Hanno pattugliato il territorio impiegando le auto di servizio, ma servendosi anche di militari in borghese per scovare i malintenzionati dediti ai furti nelle aziende e nelle abitazioni. In una sola notte, tra il 12 e il 13 marzo 2026, hanno identificato 120 persone: tra loro alcuni soggetti già noti alle Forze dell’ordine.
Notte di controlli nella Bassa
Prosegue a pieno ritmo l’attività preventiva e di contrasto ai furti condotta dai carabinieri della Compagnia di Treviglio, che hanno messo in campo un imponente dispositivo di sicurezza per un’operazione definita ad “alto impatto”. Il servizio, eseguito dalle 21.30 del 12 marzo 2026 fino alle prime ore del mattino del 13 marzo, volto specificamente a contrastare il fenomeno dei furti, ha visto l’impiego coordinato di oltre 20 militari supportati da numerose autoradio. Da un lato, numerose pattuglie a bordo di auto con colori d’istituto, comprese unità veloci per eventuali attività di inseguimento, hanno presidiato le arterie principali garantendo una presenza rassicurante e deterrente. Dall’altro, il dispositivo è stato integrato da un monitoraggio discreto affidato a militari in abiti civili e autovetture dotate di targa di copertura, permettendo così di osservare i movimenti sospetti e intercettare potenziali malintenzionati senza allertarli.

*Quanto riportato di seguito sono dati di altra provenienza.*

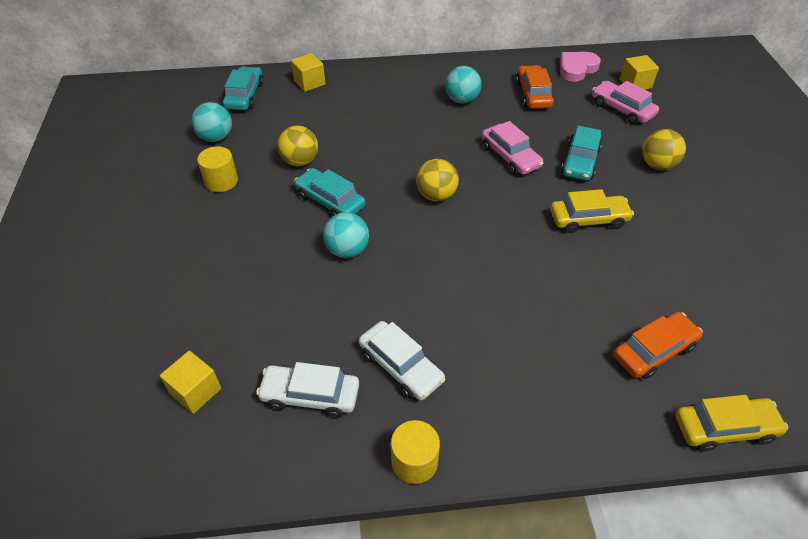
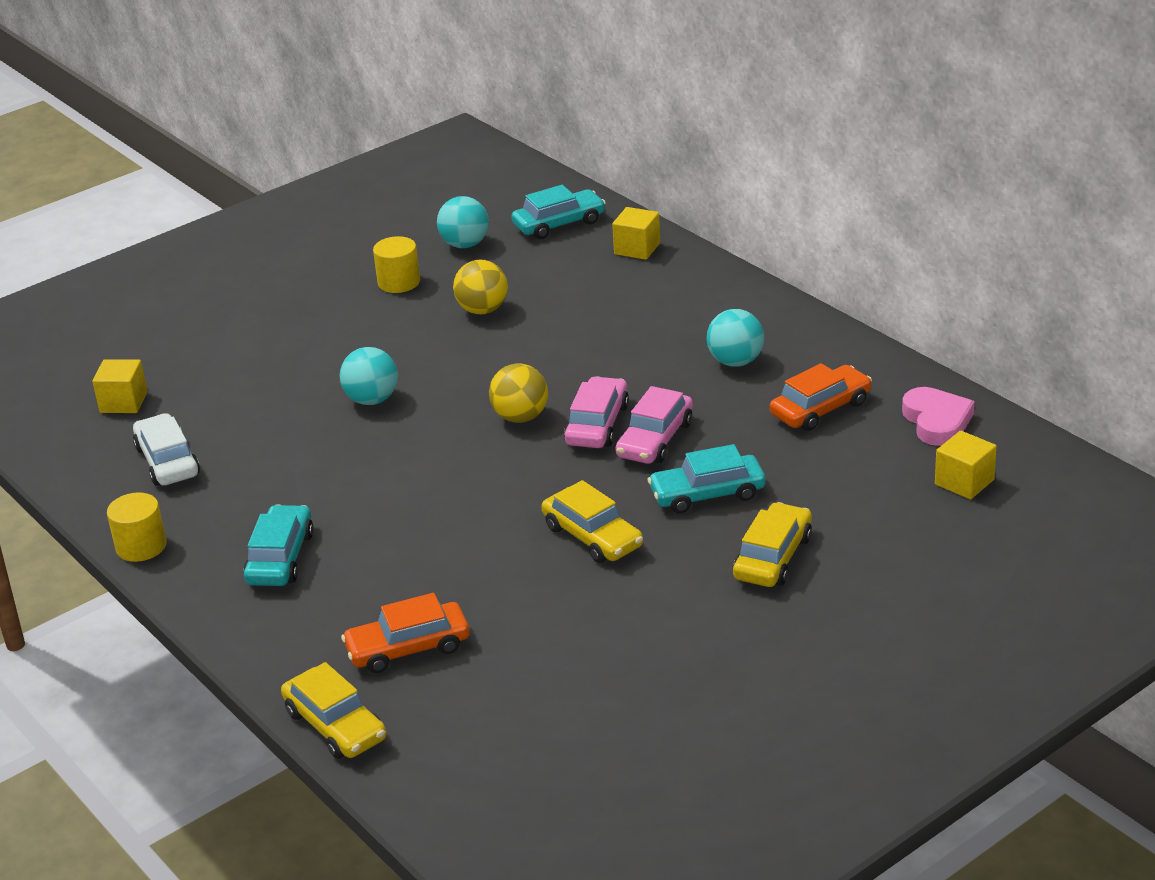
camera: 60 degrees right, 15 degrees down
turquoise car [294,168,365,216] -> turquoise car moved to [243,505,314,586]
white car [359,321,445,401] -> none
pink heart [560,52,601,82] -> pink heart turned 60 degrees clockwise [902,387,975,446]
pink car [592,81,659,124] -> pink car moved to [564,376,629,448]
orange car [613,312,703,379] -> orange car turned 135 degrees clockwise [341,593,470,673]
yellow ball [642,129,686,170] -> yellow car [733,502,812,587]

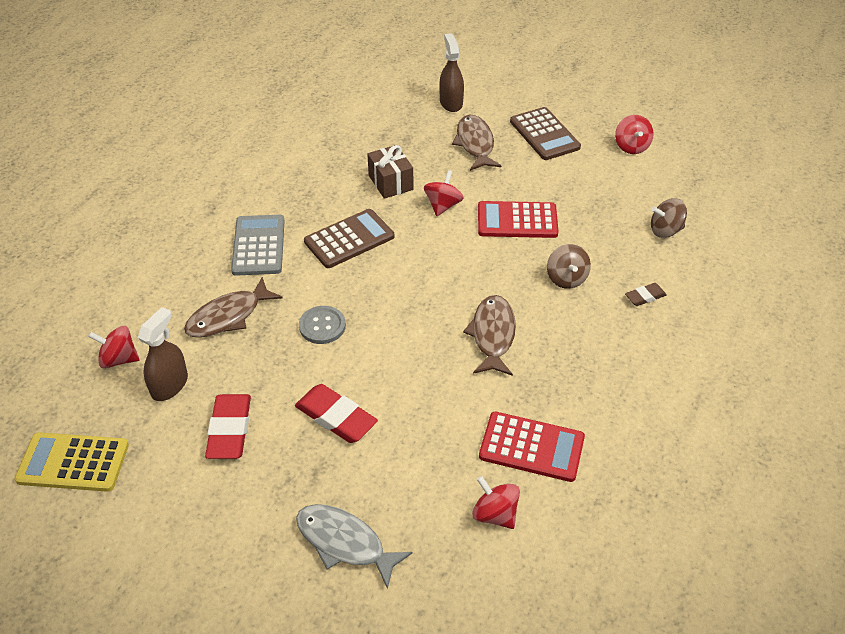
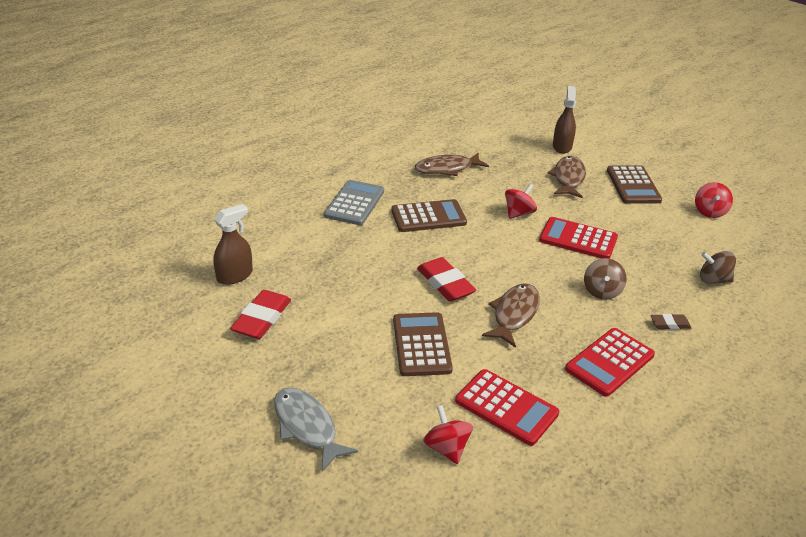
camera: 20 degrees right, 10 degrees down
yellow calculator [14,432,129,492] -> none
red spinning top [88,326,140,369] -> none
brown fish [184,277,283,338] -> brown fish moved to [415,153,489,176]
red eraser [295,384,378,443] -> red eraser moved to [417,257,476,301]
grey button [299,306,346,344] -> none
brown gift [367,145,413,199] -> none
none -> brown calculator [393,312,453,376]
none -> red calculator [565,328,655,397]

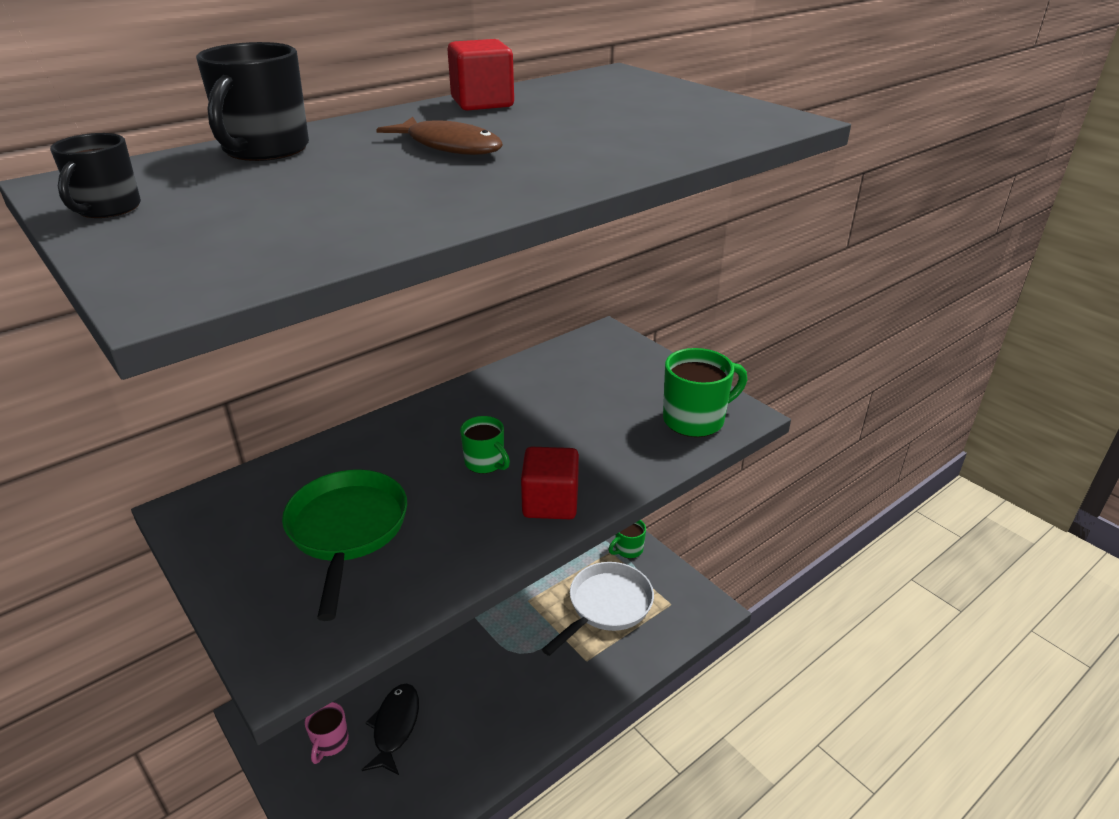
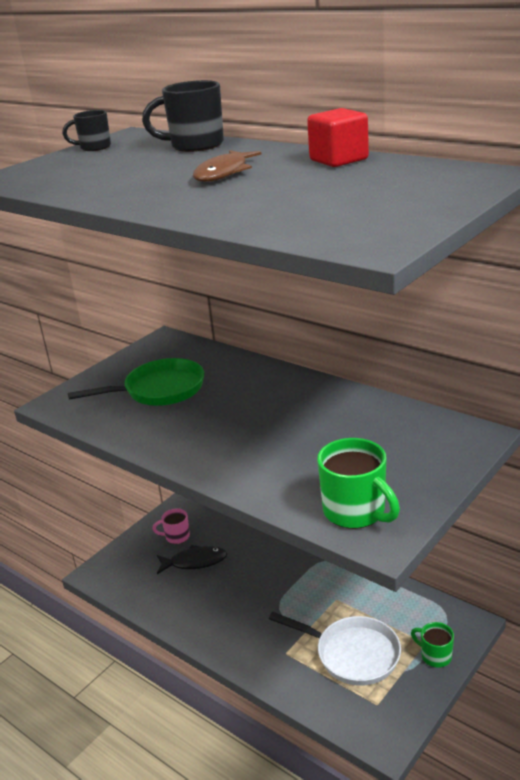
camera: 80 degrees right, 5 degrees down
green mug [460,416,510,474] -> none
red cube [521,447,579,519] -> none

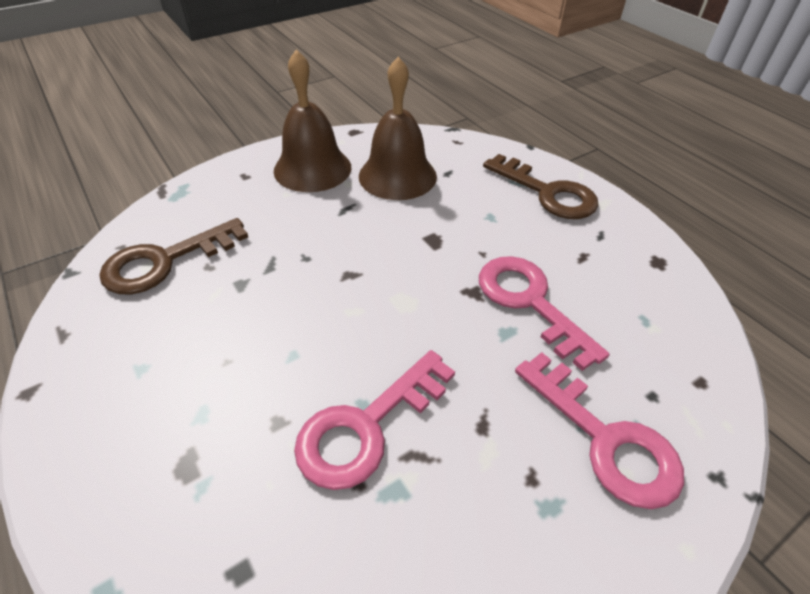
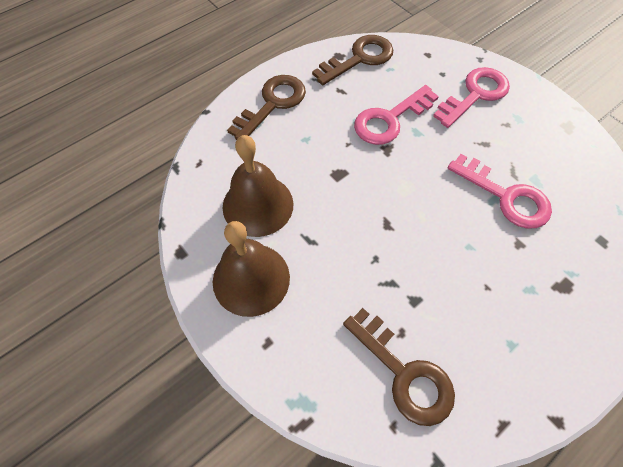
camera: 95 degrees left, 15 degrees up
none -> brown key [312,35,393,85]

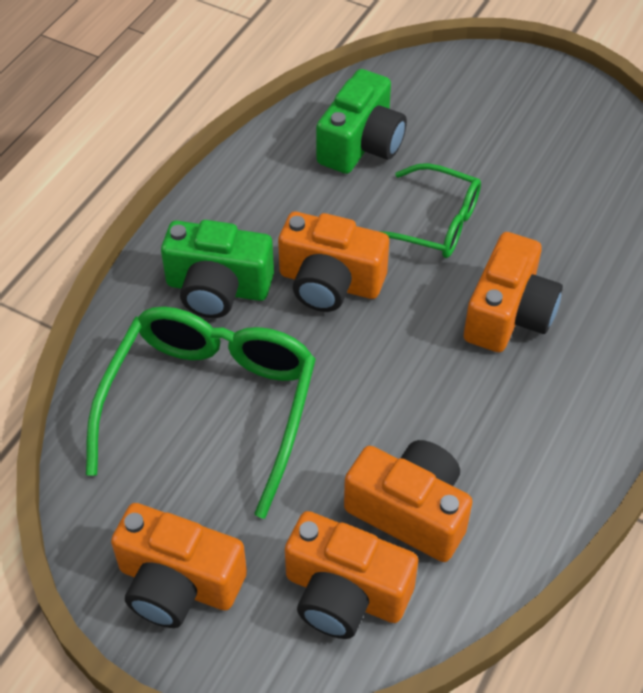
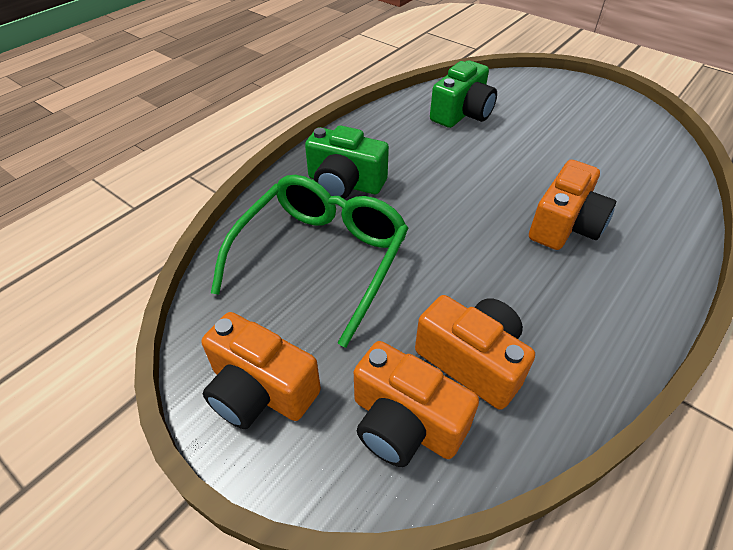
camera: 10 degrees right, 5 degrees down
orange camera [278,212,389,312] -> none
green glasses [378,163,481,258] -> none

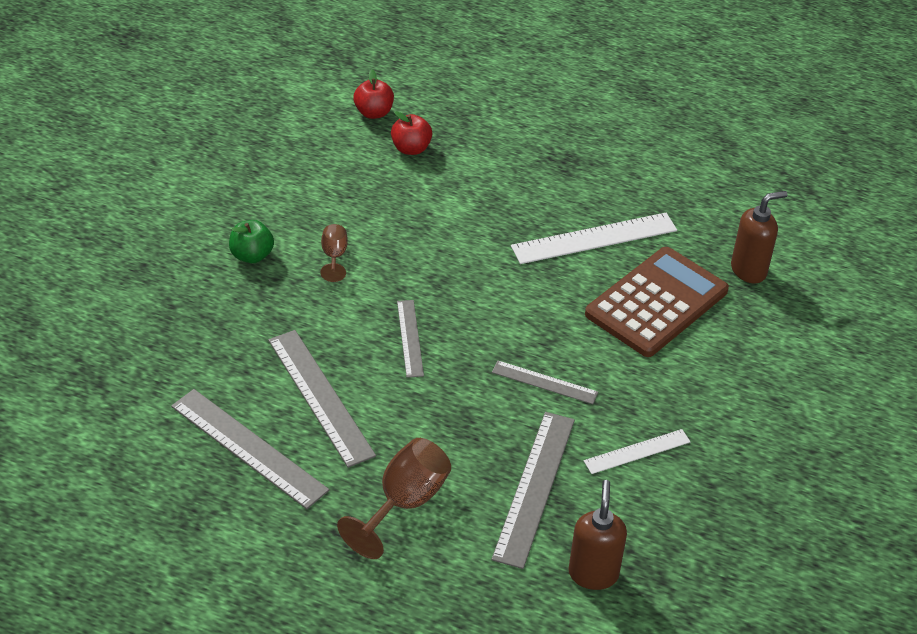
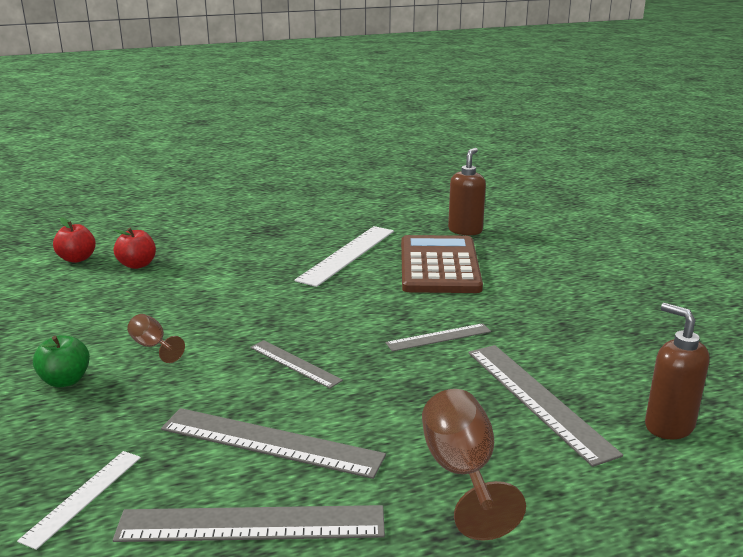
camera: 40 degrees left, 20 degrees down
white ruler [584,429,690,474] -> white ruler moved to [17,451,141,550]

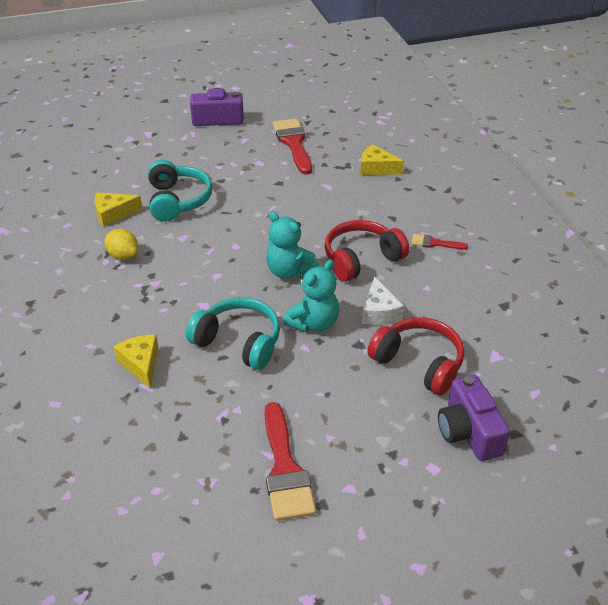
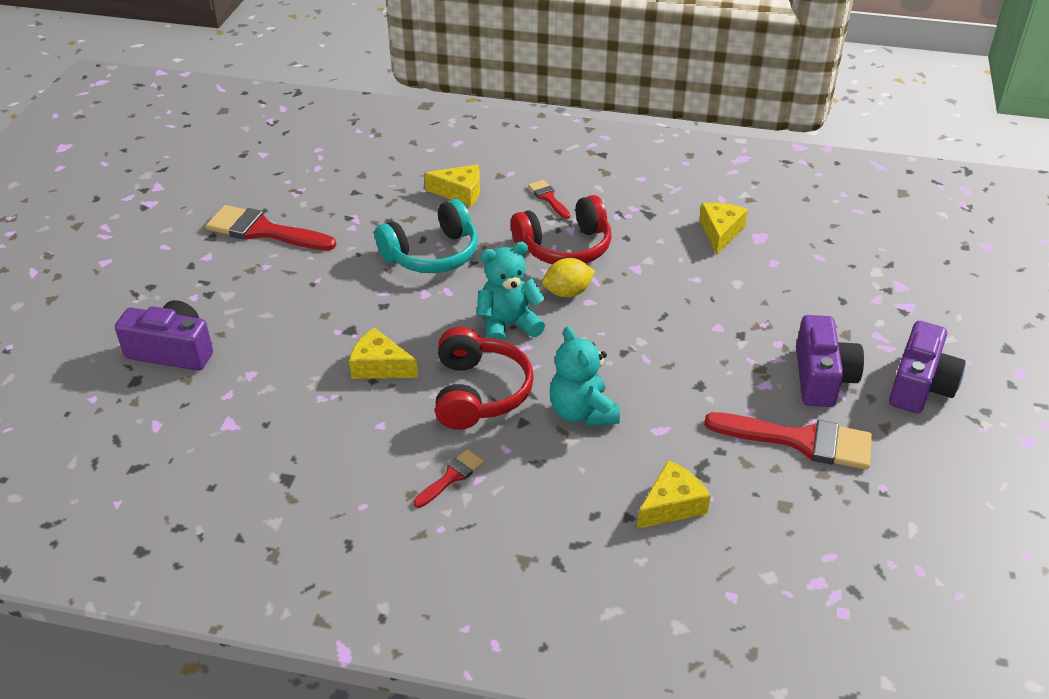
camera: 120 degrees right, 0 degrees up
yellow lemon [105,229,138,260] -> yellow lemon moved to [542,258,596,297]
turquoise headphones [148,160,212,222] -> none
turquoise teddy bear [283,259,339,332] -> turquoise teddy bear moved to [550,326,620,427]
white cheese [362,277,404,325] -> yellow cheese [349,327,418,379]
red headphones [367,317,464,395] -> red headphones moved to [511,195,611,264]
none -> red brush [528,180,570,219]
none -> purple camera [796,315,864,407]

I carabinieri identificano 120 persone
L’azione si è concentrata con particolare intensità nelle zone di Urgnano e Ghisalba, dove sono stati eseguiti mirati posti di controllo, per poi estendersi con un pattugliamento dinamico e capillare su tutto il settore di competenza che ricade nei comuni di Romano di Lombardia, Urgnano, Treviglio, Cologno al Serio e Fara Olivana con Sola.
Questo sforzo corale ha permesso di identificare circa 120 persone, tra le quali sono stati in individuati diversi soggetti già noti alle Forze dell’ordine e gravati da precedenti di polizia per reati specifici contro il patrimonio.